Canterbury/Westland decreased to 42.2, its lowest level since March 2011, while the Otago/Southland region took a significant hit, declining to 38.3 points, its lowest level of activity since March 2009.
Among the sub-groups, food, beverage and tobacco was one of the few stand-outs on 54.0 points, even as it slipped from 63.1 in March.
Petroleum, coal, chemical and associated products fell to 40.6 points, machinery and equipment manufacturing dropped to 41.7, while metal manufacturing dropped to 47.7 points.
Steel said the drop could be attributed to several things, including ongoing uncertainty in Europe, a slowdown in Australia and the strong New Zealand dollar.

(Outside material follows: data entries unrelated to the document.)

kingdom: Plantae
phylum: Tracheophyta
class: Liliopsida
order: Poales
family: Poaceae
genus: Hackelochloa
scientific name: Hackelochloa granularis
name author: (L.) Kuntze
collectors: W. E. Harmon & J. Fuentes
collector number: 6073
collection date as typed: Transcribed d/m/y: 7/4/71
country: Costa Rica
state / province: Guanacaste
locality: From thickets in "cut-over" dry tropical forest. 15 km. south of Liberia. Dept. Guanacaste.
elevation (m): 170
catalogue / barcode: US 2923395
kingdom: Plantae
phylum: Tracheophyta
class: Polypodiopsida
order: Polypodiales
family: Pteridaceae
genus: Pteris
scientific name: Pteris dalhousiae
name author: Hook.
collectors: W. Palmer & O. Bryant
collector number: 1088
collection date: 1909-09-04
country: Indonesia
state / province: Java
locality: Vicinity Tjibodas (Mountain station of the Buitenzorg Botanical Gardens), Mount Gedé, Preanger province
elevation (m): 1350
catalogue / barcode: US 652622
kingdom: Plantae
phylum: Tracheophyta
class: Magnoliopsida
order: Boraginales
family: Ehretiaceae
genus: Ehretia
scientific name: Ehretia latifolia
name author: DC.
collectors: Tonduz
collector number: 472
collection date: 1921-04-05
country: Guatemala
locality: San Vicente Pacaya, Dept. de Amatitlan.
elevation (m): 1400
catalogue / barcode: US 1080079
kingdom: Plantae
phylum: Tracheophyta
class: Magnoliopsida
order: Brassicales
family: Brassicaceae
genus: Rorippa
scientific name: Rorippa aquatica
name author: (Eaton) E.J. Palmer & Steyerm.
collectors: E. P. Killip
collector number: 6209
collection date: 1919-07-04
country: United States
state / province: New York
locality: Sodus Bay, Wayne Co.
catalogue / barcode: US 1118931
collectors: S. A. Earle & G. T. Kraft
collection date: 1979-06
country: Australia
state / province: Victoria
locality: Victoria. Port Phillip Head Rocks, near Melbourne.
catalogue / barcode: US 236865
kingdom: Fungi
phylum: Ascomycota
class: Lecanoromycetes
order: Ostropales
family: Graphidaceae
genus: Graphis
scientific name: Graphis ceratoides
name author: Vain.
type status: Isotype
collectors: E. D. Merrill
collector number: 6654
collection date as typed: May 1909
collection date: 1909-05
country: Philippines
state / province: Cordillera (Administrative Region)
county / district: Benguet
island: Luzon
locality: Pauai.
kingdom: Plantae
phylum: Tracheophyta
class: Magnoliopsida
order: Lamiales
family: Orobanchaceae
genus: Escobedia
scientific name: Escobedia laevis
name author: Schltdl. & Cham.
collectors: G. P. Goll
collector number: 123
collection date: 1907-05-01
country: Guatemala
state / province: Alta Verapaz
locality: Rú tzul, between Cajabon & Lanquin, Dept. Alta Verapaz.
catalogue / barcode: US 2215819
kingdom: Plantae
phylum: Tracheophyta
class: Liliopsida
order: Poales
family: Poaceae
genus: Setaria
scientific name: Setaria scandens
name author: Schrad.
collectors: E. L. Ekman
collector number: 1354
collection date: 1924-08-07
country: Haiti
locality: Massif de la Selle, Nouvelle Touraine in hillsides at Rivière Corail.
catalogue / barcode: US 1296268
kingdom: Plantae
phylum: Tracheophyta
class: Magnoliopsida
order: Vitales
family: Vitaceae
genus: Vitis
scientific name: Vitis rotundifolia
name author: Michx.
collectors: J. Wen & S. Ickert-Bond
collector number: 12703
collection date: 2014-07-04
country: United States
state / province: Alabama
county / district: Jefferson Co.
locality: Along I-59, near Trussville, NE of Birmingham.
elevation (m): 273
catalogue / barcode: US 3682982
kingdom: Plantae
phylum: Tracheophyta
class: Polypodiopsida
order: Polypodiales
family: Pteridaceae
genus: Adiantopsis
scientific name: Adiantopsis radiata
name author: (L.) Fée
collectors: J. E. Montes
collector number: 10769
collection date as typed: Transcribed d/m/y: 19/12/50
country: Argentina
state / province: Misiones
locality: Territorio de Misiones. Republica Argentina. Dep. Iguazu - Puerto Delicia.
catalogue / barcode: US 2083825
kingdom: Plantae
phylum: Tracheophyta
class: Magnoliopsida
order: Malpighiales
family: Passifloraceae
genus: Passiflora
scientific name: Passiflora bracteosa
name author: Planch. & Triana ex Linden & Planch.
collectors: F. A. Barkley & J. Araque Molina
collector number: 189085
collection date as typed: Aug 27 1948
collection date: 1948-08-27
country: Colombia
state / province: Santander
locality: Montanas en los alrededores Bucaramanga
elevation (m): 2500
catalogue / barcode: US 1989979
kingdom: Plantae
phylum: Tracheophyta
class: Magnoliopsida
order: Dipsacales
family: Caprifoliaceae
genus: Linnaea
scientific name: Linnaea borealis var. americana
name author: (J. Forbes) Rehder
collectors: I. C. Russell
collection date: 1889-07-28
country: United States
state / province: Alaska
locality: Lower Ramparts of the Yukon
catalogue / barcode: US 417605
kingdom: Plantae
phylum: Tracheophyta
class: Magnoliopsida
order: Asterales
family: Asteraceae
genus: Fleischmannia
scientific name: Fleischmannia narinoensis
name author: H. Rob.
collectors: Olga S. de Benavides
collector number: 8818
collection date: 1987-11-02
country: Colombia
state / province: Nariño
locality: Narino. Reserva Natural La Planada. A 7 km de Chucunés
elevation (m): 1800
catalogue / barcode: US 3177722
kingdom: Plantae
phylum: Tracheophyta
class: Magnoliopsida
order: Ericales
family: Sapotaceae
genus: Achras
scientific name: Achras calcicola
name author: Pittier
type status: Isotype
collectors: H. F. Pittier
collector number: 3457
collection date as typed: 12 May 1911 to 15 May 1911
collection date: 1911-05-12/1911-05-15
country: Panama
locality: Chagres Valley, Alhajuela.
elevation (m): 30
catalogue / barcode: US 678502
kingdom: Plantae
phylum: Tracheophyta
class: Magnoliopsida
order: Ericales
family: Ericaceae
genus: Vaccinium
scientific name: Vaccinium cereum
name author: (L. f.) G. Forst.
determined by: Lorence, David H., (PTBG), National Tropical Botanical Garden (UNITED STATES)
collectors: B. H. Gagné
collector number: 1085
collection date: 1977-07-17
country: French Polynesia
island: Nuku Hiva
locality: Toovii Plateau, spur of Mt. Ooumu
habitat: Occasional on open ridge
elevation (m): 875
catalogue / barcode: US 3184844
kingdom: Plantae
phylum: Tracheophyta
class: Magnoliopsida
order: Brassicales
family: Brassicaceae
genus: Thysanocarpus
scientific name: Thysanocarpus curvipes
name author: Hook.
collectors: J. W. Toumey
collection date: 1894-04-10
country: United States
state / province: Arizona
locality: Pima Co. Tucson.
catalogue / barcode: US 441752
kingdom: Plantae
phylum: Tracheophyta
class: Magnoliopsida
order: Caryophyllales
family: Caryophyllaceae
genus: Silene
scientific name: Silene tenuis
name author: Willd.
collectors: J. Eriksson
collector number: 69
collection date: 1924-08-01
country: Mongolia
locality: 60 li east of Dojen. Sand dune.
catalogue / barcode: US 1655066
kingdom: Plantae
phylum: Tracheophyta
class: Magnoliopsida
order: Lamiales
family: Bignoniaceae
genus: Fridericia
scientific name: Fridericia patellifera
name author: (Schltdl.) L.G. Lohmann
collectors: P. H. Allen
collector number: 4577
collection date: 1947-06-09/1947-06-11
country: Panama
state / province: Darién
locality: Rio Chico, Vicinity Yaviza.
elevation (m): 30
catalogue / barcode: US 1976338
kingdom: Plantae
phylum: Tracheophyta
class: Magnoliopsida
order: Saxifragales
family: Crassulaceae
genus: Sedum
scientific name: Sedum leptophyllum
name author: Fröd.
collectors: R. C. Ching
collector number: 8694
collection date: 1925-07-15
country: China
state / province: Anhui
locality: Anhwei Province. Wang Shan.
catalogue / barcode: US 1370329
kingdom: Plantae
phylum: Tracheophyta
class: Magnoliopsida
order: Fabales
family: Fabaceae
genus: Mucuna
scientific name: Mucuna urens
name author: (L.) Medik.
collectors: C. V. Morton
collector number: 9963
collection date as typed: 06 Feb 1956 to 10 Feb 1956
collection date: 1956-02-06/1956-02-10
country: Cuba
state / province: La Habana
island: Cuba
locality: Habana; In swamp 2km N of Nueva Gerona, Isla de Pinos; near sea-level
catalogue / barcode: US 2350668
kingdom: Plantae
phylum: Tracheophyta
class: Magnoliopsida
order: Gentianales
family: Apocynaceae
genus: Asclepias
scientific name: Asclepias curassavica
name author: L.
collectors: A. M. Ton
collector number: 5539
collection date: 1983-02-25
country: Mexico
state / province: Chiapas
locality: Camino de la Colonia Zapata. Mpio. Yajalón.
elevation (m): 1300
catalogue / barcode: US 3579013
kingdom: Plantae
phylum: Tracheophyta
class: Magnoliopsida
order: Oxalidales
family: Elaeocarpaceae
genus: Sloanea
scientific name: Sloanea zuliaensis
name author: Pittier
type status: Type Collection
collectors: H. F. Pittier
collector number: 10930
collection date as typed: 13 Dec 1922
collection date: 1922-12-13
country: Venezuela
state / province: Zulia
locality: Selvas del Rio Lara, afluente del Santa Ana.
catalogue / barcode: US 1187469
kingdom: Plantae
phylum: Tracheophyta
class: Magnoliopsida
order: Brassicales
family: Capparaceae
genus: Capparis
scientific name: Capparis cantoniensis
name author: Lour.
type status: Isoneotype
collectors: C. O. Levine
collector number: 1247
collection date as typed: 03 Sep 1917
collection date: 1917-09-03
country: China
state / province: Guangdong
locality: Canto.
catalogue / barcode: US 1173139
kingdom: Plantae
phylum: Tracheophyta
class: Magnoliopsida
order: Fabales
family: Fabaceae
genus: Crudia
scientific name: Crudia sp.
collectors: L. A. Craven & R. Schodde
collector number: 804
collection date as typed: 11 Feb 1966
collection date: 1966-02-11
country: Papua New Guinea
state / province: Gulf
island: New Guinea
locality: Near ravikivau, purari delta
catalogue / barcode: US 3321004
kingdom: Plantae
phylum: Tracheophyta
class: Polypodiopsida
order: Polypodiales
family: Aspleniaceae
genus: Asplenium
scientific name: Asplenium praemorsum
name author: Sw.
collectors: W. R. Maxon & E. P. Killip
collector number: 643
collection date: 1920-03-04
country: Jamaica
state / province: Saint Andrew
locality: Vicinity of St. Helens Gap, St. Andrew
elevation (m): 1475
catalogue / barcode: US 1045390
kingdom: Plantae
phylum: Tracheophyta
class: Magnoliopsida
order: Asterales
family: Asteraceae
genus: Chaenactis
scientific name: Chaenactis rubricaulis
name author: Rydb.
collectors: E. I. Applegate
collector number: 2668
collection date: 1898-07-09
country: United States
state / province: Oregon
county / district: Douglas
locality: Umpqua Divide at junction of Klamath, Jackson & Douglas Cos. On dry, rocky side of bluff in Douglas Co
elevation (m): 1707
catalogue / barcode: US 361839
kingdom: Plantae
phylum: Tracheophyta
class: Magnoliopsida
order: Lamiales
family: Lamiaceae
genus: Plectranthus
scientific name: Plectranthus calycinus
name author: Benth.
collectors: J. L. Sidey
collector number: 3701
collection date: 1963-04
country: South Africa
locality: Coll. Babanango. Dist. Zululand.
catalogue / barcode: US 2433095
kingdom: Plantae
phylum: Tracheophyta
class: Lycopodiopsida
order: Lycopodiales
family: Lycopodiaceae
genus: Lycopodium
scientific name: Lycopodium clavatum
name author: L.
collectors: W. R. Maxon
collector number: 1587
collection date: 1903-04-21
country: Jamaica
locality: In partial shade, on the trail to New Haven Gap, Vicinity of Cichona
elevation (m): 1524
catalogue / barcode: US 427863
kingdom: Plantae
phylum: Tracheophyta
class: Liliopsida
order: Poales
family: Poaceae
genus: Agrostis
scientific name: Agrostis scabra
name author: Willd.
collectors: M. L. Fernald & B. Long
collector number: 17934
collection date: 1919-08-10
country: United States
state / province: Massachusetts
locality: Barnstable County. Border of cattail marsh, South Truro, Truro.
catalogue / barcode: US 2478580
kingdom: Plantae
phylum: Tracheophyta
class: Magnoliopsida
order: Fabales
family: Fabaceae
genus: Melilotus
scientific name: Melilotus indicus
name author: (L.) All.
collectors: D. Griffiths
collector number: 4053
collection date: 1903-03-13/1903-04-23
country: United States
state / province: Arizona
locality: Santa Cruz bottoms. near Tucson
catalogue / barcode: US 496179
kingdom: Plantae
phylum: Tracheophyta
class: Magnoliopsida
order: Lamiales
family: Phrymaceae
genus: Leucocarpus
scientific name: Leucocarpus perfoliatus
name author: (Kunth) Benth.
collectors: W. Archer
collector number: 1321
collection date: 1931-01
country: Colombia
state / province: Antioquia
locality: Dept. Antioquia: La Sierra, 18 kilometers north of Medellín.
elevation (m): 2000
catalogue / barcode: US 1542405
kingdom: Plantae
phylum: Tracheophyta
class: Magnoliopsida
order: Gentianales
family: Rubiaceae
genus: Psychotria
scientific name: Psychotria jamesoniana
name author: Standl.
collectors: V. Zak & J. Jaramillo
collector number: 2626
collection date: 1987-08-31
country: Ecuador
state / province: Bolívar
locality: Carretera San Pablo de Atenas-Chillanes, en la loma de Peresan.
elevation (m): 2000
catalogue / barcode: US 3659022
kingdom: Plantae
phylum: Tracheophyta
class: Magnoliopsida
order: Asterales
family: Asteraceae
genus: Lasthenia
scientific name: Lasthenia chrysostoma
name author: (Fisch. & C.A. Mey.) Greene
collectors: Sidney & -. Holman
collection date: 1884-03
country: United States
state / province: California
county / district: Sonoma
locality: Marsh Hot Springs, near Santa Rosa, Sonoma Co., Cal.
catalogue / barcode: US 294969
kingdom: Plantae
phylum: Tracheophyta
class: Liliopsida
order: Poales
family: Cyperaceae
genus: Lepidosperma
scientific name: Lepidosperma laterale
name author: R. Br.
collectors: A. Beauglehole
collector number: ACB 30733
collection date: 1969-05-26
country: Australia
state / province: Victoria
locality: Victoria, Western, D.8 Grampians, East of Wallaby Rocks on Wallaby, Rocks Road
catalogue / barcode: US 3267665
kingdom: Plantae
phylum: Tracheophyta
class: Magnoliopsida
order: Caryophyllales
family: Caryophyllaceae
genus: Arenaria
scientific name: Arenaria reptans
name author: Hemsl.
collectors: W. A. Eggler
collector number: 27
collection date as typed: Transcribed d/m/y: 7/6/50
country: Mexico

"The April PMI dip can be sheeted back to the New Zealand dollar, either through its general persistent strength or the important New Zealand dollar/Australian dollar crossrate for manufactures hitting a seven month high in April," he said.
"We will be on the lookout to see if the dip in April's PMI is a precursor to a softening in other business survey's across a wider range of sectors."
The drop in activity also led the proportion of negative comments increasing to about 58 percent from 52 percent.
Globally, the JPMorgan Global Manufacturing PMI stood at 51.4 in March, helping to signal a modest expansion in world manufacturing for the fifth month in a row.